PROBLEM TO SOLVE:
List each line of the items below that contains the word "daha".

DATASET CONTENT:
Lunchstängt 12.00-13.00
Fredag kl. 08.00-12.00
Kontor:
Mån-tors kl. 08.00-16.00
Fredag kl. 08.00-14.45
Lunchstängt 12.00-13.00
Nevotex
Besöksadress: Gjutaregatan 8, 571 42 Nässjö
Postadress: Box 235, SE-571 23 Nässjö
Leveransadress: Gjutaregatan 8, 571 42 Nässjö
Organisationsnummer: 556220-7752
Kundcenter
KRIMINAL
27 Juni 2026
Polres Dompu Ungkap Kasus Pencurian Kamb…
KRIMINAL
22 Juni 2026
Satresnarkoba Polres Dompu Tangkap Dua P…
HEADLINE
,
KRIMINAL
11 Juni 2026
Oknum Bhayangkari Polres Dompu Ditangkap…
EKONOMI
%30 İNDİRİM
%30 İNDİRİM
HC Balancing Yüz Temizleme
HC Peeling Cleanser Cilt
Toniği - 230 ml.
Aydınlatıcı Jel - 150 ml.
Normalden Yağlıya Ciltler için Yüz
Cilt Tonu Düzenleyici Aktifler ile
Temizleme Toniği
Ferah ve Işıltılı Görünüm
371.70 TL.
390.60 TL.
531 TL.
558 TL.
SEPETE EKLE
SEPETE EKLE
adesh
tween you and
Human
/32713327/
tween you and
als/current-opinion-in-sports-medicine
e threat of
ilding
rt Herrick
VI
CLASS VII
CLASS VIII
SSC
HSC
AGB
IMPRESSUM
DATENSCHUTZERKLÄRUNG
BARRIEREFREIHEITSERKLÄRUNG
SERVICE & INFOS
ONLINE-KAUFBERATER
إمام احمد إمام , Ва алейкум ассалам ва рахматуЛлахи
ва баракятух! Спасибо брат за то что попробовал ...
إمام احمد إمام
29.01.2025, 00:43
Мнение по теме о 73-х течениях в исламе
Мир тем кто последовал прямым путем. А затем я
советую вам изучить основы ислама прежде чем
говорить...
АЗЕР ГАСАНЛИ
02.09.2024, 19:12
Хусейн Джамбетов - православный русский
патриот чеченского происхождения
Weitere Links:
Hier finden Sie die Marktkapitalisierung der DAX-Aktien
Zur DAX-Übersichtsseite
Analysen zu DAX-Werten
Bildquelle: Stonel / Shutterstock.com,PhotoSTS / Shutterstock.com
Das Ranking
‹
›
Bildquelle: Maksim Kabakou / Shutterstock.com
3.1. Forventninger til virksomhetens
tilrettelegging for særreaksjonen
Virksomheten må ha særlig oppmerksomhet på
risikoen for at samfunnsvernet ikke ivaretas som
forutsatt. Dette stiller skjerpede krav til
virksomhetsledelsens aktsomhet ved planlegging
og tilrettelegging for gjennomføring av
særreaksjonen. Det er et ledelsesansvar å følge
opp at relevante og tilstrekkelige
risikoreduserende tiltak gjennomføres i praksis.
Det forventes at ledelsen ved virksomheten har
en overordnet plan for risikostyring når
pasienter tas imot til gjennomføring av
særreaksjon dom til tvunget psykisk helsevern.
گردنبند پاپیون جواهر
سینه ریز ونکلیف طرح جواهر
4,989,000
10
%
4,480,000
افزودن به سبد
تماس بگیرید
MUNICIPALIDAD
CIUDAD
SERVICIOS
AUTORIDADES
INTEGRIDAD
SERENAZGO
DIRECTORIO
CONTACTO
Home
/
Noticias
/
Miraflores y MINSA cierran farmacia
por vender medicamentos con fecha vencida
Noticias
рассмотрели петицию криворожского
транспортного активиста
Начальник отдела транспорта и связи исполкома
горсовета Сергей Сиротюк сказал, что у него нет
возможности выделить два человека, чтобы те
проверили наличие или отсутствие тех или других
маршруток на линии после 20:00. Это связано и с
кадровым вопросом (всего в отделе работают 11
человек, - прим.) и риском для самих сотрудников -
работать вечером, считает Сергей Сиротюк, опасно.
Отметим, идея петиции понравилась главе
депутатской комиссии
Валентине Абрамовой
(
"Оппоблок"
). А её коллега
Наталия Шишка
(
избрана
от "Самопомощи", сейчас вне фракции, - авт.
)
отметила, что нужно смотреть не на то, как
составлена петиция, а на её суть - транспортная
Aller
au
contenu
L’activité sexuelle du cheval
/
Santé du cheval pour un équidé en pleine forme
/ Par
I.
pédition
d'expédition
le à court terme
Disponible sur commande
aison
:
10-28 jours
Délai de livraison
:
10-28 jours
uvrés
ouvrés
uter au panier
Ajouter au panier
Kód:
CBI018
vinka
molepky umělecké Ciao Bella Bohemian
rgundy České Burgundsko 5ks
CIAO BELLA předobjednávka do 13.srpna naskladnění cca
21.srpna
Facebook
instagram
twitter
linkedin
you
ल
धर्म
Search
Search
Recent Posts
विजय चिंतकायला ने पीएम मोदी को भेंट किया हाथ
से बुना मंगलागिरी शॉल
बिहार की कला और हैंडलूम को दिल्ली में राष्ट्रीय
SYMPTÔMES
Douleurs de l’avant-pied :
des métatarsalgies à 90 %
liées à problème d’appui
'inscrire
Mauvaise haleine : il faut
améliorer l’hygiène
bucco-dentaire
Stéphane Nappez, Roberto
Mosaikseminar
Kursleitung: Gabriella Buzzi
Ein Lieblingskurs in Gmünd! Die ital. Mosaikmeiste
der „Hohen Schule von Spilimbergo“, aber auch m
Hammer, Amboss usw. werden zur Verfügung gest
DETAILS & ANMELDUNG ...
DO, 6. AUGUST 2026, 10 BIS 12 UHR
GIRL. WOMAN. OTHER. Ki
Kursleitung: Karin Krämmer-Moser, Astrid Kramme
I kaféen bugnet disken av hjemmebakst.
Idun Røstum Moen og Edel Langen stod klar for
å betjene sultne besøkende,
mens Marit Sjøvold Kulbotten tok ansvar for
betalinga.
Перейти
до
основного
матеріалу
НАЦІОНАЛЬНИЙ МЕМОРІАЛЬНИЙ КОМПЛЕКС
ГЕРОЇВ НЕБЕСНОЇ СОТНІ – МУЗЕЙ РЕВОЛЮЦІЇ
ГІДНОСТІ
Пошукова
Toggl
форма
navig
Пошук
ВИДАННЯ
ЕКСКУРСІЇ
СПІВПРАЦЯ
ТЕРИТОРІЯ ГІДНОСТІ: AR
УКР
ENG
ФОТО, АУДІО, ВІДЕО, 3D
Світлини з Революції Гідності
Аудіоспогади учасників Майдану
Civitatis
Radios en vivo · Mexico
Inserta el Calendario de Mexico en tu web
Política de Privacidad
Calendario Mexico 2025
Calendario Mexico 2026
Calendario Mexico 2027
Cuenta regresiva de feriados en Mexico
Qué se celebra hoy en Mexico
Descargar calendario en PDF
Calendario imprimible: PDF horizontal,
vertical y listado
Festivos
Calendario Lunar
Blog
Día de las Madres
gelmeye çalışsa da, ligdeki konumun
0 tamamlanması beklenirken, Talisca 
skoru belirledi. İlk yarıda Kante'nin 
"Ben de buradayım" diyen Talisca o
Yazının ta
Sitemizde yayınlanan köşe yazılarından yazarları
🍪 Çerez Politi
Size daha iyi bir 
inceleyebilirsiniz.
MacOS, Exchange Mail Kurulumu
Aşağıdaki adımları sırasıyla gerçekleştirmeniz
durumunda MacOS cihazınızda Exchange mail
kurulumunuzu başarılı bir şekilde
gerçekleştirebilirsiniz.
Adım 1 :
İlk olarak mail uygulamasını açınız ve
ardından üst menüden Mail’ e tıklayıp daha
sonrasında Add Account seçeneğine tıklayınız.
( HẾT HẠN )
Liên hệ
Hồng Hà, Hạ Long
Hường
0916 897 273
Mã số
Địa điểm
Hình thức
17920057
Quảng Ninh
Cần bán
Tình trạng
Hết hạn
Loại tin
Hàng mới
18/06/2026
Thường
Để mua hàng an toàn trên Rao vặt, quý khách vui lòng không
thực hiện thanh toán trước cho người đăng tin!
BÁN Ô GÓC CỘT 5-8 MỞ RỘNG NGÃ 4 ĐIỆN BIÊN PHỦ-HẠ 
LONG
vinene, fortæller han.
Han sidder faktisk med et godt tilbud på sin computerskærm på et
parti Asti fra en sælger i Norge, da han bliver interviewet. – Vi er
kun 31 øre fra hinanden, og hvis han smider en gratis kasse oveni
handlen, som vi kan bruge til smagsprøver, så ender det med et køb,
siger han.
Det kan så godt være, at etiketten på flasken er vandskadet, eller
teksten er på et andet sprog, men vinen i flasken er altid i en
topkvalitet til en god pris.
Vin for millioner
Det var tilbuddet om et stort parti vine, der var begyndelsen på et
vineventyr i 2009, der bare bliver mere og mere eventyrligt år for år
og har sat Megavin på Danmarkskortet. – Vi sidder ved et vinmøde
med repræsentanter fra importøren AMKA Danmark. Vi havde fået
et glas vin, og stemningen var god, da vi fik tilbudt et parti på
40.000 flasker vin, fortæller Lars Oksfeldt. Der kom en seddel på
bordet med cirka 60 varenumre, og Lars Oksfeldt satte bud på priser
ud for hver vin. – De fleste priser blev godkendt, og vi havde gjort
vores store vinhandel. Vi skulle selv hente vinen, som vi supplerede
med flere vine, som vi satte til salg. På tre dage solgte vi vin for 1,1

RESPONSE TO THE EXERCISE:
Size daha iyi bir 
ardından üst menüden Mail’ e tıklayıp daha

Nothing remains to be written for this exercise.